Following last week’s class action lawsuit against five banks accused of aiding payday loan companies, a new suit was filed Friday in Pennsylvania against three banks – including, once more, BMO Harris Bank NA.
Payday loan companies often charge triple-digit interest rates.
Last week’s proposed class action lawsuit was filed over allegations that the banks are aiding payday loan companies by providing access to payment processing systems - despite the fact that several states have banned the practice of offering payday loans entirely. Friday’s newly filed case against North American Banking Co., First International Bank & Trust, and BMO Harris Bank NA alleges that the banks shared access to the Automatic Clearing House network with payday loan companies, allowing the companies to debit loan payments from customers’ accounts. The suit alleges that, by doing so, the banks allowed payday loan companies to operate within the state even though payday loan companies are banned in Pennsylvania. Automatic Clearing House is one of the most widely used payment processing companies in the United States.
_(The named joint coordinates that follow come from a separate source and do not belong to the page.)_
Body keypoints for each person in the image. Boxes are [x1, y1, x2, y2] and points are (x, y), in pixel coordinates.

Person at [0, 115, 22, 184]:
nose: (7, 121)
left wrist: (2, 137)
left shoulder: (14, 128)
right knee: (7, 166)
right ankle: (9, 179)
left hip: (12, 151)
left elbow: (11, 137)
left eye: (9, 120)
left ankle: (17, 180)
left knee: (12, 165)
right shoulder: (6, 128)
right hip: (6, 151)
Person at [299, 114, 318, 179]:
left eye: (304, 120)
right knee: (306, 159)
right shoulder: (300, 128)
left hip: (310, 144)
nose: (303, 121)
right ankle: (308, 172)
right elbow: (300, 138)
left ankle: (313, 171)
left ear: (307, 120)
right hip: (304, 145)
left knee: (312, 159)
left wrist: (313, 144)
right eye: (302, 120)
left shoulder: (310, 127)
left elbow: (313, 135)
Payday loans are expressly prohibited in three states – New York, New Jersey and Arkansas – and are de facto illegal due to legislation in Arizona, Connecticut, Maryland, Massachusetts, North Carolina, Pennsylvania, Vermont, West Virginia and the District of Columbia. Five additional states – Oregon, New Hampshire, Ohio, Montana, Colorado and Maine - regulate the practice by limiting interest rates while the remaining thirty-two states have no restrictions on high-interest loan companies. Payday loan companies often charge triple-digit interest rates.
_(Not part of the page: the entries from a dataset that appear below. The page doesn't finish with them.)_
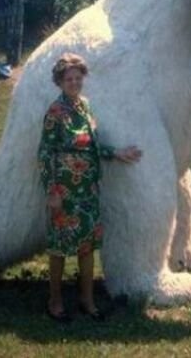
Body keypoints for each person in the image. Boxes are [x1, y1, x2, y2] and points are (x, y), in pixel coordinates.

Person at [37, 52, 142, 323]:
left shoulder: (85, 107)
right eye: (68, 79)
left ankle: (87, 300)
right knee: (59, 248)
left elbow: (92, 146)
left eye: (77, 77)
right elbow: (46, 153)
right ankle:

As states move to regulate or ban payday loan companies, the industry has moved increasingly online, making it harder for individual state laws to be enforced. The recent lawsuits have been filed against banks that are registered in states where payday loans are illegal. In both Friday’s and last Monday’s lawsuits, the banks are accused of providing payday loan companies access to the ACH payment processing systems, allowing the companies to automatically take loan payments from users’ accounts.
The plaintiff in the Pennsylvania lawsuit, Patricia Booth, claims in the complaint that payments made to payday loans companies from her bank account would not have been possible without the banks’ permission to access the ACH network. Booth has taken out three separate high-interest loans and the payments for these are now being debited from her account.
The suit seeks to certify a class membership of borrowers with a sub-class of Pennsylvania borrowers, and is being heard in the U.S. District Court for the Eastern District of Pennsylvania.